Department of Biological Sciences, IENS, Lancaster University, LA1 4YQ, UK

Background and objectives
Every student of botany learns by painful experience that clear conclusions drawn from laboratory experiments frequently become confused, and sometimes unsupportable, when the work is taken into the field. The contrast between laboratory and field is particularly acute for plant pathology because in any study there are at least two organisms, each with its own set of environmental limits and optima. The symposium focuses on the impact of infection, through plant growth, on both the yield of crops and the reproductive success of wild plants. It shows that the environment affects resistance to infection, and thus the occurrence and amount of infection, through indirect effects on plants that are additional to any direct effects on the pathogen.

The programme highlights major components of the abiotic environment, temperature, light, water and nutrients. However, the effects of these are integrated in planta through effects on photosynthesis and, thus, the growth of biomass. There is uncertainty about the extent to which pathogens have effects beyond the areas they colonize.
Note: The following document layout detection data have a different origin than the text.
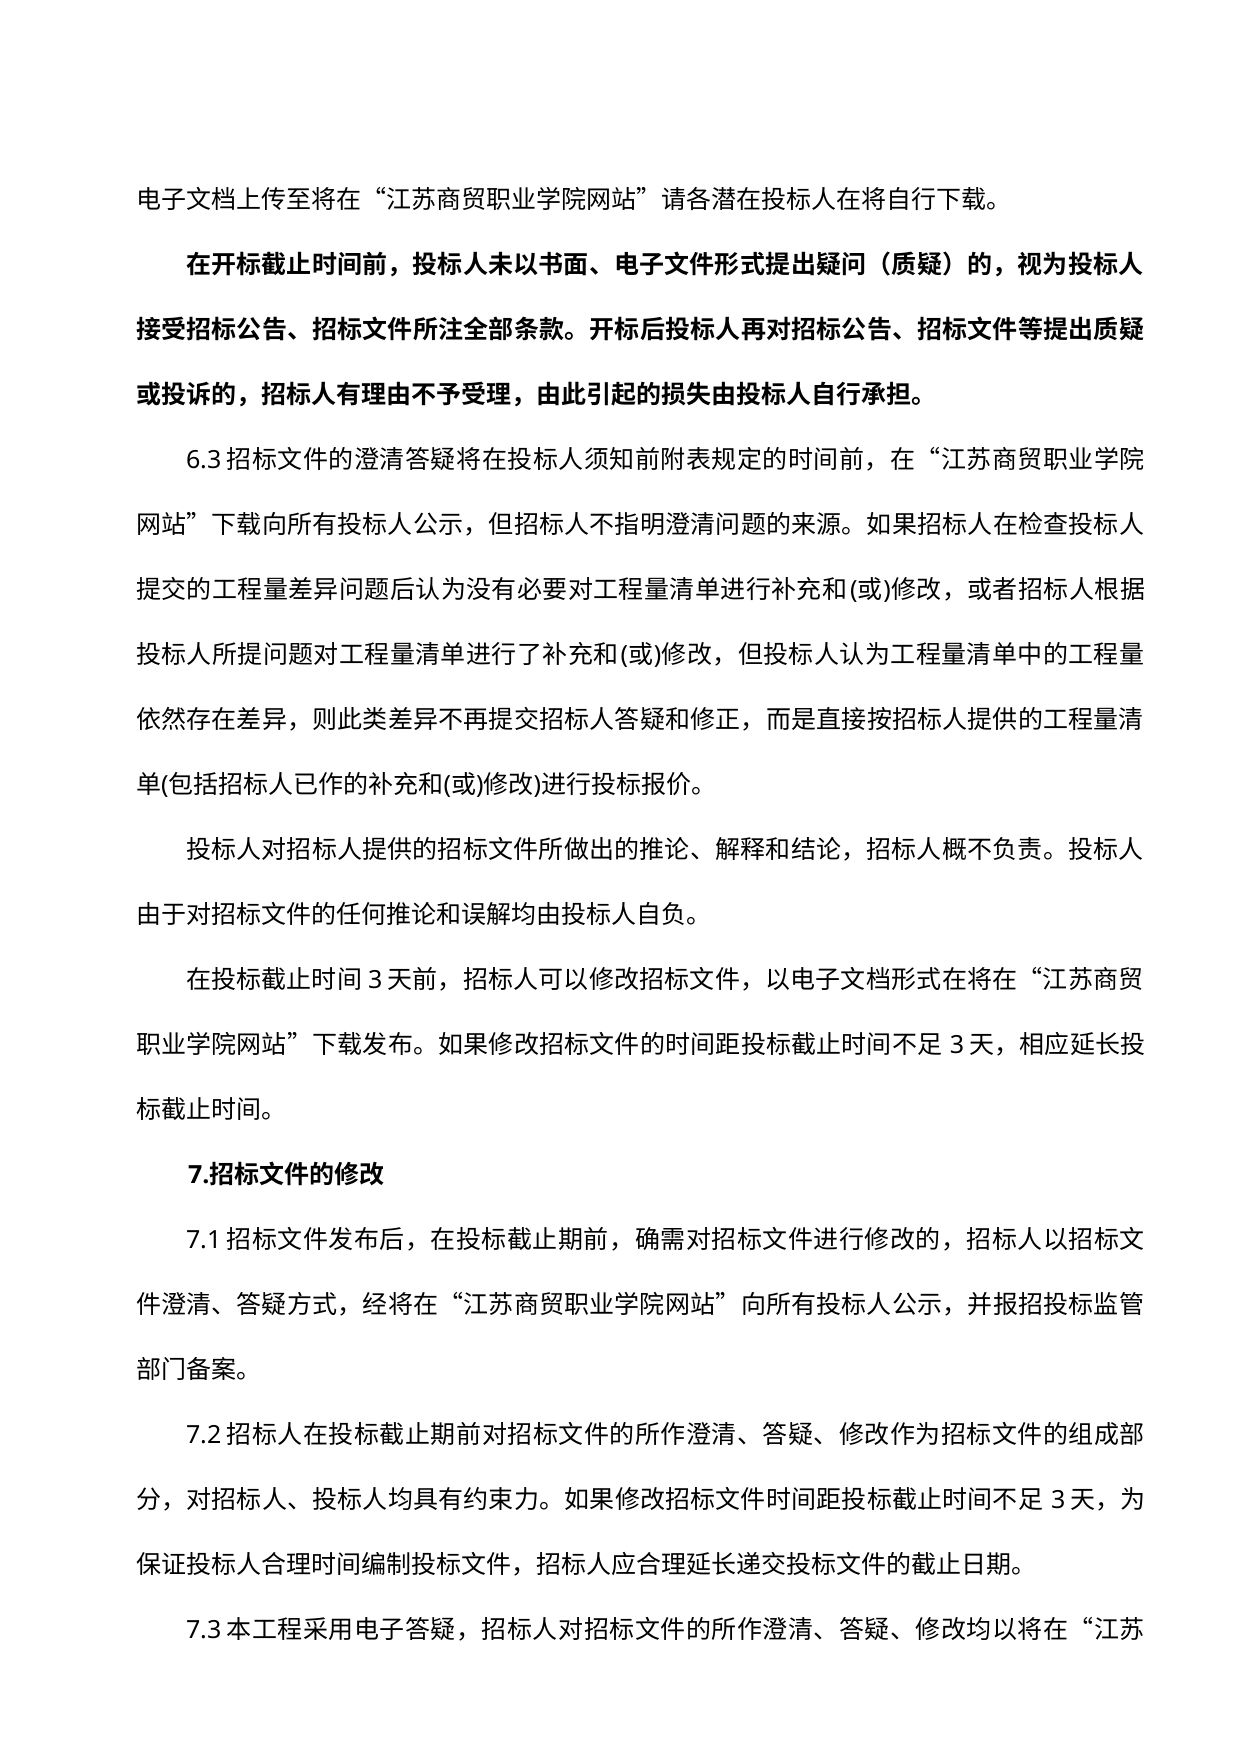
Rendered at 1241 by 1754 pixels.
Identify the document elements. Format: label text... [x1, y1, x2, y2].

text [136, 165, 1146, 230]
text 7.1招标文件发布后，在投标截止期前，确需对招标文件进行修改的，招标人以招标文件澄清、答疑方式，经将在“江苏商贸职业学院网站”向所有投标人公示，并报招投标监管部门备案。 [136, 1205, 1146, 1400]
text 在投标截止时间3天前，招标人可以修改招标文件，以电子文档形式在将在“江苏商贸职业学院网站”下载发布。如果修改招标文件的时间距投标截止时间不足3天，相应延长投标截止时间。 [136, 945, 1146, 1140]
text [136, 1595, 1146, 1660]
text 投标人对招标人提供的招标文件所做出的推论、解释和结论，招标人概不负责。投标人由于对招标文件的任何推论和误解均由投标人自负。 [136, 815, 1146, 945]
text 在开标截止时间前，投标人未以书面、电子文件形式提出疑问（质疑）的，视为投标人接受招标公告、招标文件所注全部条款。开标后投标人再对招标公告、招标文件等提出质疑或投诉的，招标人有理由不予受理，由此引起的损失由投标人自行承担。 [136, 230, 1146, 425]
text 6.3招标文件的澄清答疑将在投标人须知前附表规定的时间前，在“江苏商贸职业学院网站”下载向所有投标人公示，但招标人不指明澄清问题的来源。如果招标人在检查投标人提交的工程量差异问题后认为没有必要对工程量清单进行补充和(或)修改，或者招标人根据投标人所提问题对工程量清单进行了补充和(或)修改，但投标人认为工程量清单中的工程量依然存在差异，则此类差异不再提交招标人答疑和修正，而是直接按招标人提供的工程量清单(包括招标人已作的补充和(或)修改)进行投标报价。 [136, 425, 1146, 815]
text 7.招标文件的修改 [188, 1140, 1146, 1205]
text 7.2招标人在投标截止期前对招标文件的所作澄清、答疑、修改作为招标文件的组成部分，对招标人、投标人均具有约束力。如果修改招标文件时间距投标截止时间不足3天，为保证投标人合理时间编制投标文件，招标人应合理延长递交投标文件的截止日期。 [136, 1400, 1146, 1595]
There remains much to be learned about the effects of pathogens on the partitioning of biomass to those organs that facilitate survival during periods environmental stress (e.g. roots or seeds) and the possibility that effects arising during seasonal stress may differ from those occurring during cumulative or episodic stress.

In their potential interactions with plant pathogens, few components of the biotic environment have received much attention. An exception is the considerable interest of many researchers in the possibility of protecting crops against disease by pre-infecting them with avirulent or nonpathogenic types, but few have investigated the effects of multiple infections involving virulent pathogens. There is a small but growing body of evidence that endophytic or mycorrhizal infections can interfere with pathogenic infections.

Results and conclusions
Our own work shows how herbivory of Rumex spp. by Gastrophysa beetles can induce resistance to both biotrophic and necrotrophic pathogens [1]. Pathologists have not yet addressed the fundamental question: How do defence mechanisms of plants in the field respond to the frequent and various challenges from the biotic environment?

Studies of the effects of ultraviolet B radiation on foliar diseases, such as Septoria on wheat, demonstrate that our ability to predict the impacts of climate change are all too often limited by our understanding of the effects of the current ranges of environmental variables on disease [2].

1. Hatcher PE, Ayres PG, 1997. In: Gange AC, Brown VK, eds. Multitrophic Interactions in Terrestrial Systems. Oxford: Blackwell Scientific, pp. 133-149.
2. Rasanayagam MS, Paul ND, Royle DJ, Ayres PG, 1995. Mycological Research 99, 1371-1377.